At the age of 5, Magaly, now 22 years old, arrived at the SOS Children's Village Arequipa in southern Peru. She grew up with 24 siblings and describes her SOS Family as one "centered on trust, understanding, and mutual encouragement." Today, she credits SOS Children's Villages with giving her the stability and courage to pursue her life and career goals as an educator.
"Communication with my SOS Mother has always been really good. She is a friend to me because she has looked after me since I was really young. She has always been there for me every step of the way. There is a lost of trust between us. She always knows how I'm doing, and even now that I live alone she always checks on me," said Magaly.
"Communication with my brothers and sisters have also always been very good. I still visit them on their birthdays to eat cake and cook dinner. Lots of my older siblings live elsewhere now, but I do have one sister who also lives independently and is a teacher, like me," she added.
Magaly is on course to complete her studies and to qualify as a primary school teacher. Fresia Pantigoso García, Youth Advisor at SOS Children's Villages, has been monitoring Magaly's development since she was a teenager. Pantigoso García is her supervisor and mentor, helping her build skills and confidence for her future.
"Here in the SOS Village, we work to develop young people's abilities and life skills so they can reach their full potential," said Pantigoso García, who helps to design and conduct a series of workshops to help young people like Magaly transition to adulthood.

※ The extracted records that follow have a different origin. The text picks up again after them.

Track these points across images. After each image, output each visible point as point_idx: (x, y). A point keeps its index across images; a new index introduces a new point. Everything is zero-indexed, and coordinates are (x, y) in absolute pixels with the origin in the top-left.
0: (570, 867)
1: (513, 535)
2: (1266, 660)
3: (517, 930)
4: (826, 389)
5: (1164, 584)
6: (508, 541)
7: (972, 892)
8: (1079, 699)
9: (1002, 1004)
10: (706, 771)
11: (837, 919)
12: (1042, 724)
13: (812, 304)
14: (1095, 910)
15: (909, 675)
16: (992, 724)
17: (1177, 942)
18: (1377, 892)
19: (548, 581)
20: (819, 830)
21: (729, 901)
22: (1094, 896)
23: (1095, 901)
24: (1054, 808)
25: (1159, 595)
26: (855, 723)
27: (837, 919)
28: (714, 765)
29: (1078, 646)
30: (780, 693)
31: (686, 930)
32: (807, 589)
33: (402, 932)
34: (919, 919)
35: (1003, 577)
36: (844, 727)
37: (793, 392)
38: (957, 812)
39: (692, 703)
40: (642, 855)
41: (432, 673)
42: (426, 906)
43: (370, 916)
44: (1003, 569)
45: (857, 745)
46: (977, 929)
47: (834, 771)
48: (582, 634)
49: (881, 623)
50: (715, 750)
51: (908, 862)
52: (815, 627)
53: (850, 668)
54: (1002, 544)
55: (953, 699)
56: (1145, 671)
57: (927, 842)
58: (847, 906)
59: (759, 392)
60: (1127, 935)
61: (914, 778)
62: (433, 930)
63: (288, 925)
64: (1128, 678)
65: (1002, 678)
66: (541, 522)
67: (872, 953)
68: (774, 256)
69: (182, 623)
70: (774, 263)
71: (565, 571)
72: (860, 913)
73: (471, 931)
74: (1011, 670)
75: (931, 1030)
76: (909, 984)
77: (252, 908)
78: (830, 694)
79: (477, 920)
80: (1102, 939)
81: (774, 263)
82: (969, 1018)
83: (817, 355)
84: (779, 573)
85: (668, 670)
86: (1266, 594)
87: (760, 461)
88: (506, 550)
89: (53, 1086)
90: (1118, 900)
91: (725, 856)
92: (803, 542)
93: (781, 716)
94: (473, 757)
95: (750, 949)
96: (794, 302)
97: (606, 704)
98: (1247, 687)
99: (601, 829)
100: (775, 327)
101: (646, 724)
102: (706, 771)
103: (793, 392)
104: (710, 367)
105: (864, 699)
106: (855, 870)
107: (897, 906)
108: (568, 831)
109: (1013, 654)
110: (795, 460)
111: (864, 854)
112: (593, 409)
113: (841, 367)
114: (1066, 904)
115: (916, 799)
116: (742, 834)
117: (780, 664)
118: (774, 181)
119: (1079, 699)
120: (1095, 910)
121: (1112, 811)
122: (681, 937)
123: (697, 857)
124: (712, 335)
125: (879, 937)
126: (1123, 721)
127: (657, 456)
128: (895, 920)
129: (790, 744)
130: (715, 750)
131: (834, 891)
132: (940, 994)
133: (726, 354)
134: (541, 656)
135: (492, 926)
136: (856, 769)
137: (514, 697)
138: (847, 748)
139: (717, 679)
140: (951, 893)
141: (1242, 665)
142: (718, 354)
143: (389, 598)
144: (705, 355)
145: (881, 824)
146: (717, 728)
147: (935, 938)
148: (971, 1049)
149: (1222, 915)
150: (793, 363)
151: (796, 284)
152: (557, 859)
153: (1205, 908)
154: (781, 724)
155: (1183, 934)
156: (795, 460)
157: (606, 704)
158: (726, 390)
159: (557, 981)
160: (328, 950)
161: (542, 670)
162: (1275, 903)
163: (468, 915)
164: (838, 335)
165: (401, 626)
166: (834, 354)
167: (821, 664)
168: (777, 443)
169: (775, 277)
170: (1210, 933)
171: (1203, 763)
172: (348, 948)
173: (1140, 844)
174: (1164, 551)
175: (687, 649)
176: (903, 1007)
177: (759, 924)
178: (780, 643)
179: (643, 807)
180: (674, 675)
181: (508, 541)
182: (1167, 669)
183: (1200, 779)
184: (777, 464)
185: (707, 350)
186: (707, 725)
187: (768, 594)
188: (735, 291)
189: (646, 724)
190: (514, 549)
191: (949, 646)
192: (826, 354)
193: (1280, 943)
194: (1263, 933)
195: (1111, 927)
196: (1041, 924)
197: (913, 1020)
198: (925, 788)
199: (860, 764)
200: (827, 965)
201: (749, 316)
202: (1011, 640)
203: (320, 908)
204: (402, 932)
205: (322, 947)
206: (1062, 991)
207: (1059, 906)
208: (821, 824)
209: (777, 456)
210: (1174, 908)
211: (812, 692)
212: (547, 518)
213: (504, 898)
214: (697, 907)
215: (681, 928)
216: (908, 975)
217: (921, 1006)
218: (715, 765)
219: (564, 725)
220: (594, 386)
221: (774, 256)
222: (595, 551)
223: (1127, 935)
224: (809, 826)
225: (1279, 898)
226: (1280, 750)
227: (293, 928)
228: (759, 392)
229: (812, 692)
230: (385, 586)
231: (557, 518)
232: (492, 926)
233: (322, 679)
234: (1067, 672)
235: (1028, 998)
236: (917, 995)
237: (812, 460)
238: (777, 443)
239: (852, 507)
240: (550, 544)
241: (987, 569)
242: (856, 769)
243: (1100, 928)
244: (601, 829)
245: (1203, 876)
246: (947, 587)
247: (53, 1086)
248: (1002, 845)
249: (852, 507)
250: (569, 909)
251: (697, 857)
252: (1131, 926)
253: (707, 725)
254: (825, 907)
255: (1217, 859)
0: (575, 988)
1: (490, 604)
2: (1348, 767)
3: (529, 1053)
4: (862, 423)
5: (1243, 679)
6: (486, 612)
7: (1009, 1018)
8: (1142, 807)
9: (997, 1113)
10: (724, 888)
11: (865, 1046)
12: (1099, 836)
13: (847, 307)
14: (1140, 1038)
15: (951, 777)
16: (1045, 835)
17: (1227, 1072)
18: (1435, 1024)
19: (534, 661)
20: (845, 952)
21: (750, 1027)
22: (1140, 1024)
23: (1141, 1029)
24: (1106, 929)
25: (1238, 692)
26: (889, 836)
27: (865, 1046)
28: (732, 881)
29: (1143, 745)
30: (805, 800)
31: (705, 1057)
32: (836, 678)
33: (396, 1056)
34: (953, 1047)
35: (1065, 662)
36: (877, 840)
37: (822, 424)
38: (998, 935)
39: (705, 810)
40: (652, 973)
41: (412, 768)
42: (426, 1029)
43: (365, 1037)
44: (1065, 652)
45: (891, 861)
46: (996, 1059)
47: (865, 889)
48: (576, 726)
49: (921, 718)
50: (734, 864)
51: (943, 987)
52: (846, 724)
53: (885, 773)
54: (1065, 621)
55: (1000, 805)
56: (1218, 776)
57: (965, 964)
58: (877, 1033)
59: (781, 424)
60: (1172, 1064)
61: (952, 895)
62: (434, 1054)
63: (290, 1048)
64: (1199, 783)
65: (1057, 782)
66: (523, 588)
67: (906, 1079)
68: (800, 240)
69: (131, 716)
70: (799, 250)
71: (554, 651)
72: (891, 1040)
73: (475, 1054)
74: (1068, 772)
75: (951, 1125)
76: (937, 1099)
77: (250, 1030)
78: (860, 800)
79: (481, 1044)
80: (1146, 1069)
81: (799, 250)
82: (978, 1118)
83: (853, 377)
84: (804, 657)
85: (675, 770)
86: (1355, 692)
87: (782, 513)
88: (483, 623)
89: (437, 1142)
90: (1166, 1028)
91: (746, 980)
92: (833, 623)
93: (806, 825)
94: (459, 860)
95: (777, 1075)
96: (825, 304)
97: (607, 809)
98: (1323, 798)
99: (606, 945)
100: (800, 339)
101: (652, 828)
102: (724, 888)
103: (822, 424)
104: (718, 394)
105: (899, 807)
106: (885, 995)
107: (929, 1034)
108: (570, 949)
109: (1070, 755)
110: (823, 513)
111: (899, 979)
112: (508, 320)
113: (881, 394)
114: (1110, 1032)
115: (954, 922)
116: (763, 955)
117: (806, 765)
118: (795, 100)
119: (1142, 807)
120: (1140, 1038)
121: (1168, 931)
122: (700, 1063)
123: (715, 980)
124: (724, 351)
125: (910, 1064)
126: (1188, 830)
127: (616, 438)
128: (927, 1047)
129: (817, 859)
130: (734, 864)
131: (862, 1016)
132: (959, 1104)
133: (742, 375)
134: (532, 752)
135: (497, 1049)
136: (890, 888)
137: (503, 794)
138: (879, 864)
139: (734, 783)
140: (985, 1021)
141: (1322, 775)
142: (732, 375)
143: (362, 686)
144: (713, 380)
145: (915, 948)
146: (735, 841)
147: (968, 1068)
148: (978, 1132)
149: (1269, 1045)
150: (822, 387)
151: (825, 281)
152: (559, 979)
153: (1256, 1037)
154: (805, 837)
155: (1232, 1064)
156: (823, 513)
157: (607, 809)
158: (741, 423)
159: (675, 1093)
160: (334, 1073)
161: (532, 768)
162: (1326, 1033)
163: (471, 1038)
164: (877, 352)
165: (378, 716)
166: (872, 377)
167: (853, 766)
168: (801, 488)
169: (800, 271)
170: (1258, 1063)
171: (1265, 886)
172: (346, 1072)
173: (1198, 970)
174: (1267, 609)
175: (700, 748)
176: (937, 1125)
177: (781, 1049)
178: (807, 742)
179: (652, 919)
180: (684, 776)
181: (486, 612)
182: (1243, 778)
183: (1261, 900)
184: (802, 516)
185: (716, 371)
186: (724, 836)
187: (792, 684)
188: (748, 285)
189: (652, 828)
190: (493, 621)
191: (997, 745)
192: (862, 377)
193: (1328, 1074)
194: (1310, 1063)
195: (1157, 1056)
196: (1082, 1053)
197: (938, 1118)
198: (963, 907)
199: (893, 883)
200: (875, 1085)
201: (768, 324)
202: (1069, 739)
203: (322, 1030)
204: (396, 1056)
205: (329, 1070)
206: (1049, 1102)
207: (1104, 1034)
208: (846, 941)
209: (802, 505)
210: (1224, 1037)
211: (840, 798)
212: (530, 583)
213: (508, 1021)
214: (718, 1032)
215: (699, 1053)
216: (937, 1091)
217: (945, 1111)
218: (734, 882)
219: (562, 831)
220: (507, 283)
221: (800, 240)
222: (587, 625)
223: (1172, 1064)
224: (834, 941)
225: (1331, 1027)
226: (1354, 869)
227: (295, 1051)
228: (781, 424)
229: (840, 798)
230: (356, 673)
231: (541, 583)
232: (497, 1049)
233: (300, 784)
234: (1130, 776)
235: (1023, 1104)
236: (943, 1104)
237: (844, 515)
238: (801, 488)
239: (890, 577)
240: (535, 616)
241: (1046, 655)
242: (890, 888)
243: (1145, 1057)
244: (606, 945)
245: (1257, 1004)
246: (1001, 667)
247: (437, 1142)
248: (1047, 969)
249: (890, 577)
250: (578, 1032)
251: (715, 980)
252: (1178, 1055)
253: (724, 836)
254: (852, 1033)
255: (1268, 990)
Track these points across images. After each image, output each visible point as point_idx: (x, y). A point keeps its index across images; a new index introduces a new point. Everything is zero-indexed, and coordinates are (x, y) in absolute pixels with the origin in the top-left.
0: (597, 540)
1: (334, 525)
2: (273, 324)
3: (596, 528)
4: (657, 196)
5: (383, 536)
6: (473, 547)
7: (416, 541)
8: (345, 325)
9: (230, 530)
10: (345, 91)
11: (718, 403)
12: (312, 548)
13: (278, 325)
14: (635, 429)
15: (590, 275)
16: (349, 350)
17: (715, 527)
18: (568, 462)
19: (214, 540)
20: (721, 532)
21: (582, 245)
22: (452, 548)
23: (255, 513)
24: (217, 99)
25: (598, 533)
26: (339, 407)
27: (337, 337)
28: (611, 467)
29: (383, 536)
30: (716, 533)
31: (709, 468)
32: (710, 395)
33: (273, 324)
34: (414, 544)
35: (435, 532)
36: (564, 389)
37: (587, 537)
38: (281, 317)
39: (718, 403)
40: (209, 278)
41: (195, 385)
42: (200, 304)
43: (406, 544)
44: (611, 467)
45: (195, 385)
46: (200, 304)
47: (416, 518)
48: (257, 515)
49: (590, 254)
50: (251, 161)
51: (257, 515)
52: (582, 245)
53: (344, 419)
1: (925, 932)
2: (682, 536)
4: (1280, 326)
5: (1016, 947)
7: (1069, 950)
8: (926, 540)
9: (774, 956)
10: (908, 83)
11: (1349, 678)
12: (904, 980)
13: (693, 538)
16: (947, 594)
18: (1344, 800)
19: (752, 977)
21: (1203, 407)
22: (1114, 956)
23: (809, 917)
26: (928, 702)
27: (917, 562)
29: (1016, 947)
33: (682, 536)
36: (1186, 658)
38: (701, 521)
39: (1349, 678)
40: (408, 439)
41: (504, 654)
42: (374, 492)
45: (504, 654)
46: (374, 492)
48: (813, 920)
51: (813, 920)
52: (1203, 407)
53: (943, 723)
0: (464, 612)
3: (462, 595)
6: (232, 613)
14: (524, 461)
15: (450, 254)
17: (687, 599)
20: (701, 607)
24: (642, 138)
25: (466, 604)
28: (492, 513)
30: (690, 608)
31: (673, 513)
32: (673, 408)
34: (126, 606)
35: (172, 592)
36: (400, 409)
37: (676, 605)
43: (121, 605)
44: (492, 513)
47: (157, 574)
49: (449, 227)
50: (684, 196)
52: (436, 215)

Children at SOS Children's Villages in Peru are taught to manage a diverse range of topics from sexual health to vocational interests to youth empowerment. Such workshops also feature games and sporting activities aimed at teaching young people to manage stress, clear their minds, open up and discover what makes them special beyond their everyday studies.
As part of her teacher training, Magaly is now student-teaching at a school in Miraflores, a district in the city of Arequipa. "Magaly is a really devoted student and teacher. She loves working with children. I think that is her vocation. She is very happy," said Miguel Rodriguez, Magaly's teaching advisor.
Once she finishes her studies, Magaly also plans to complete a psychology course to assist children with troubled backgrounds.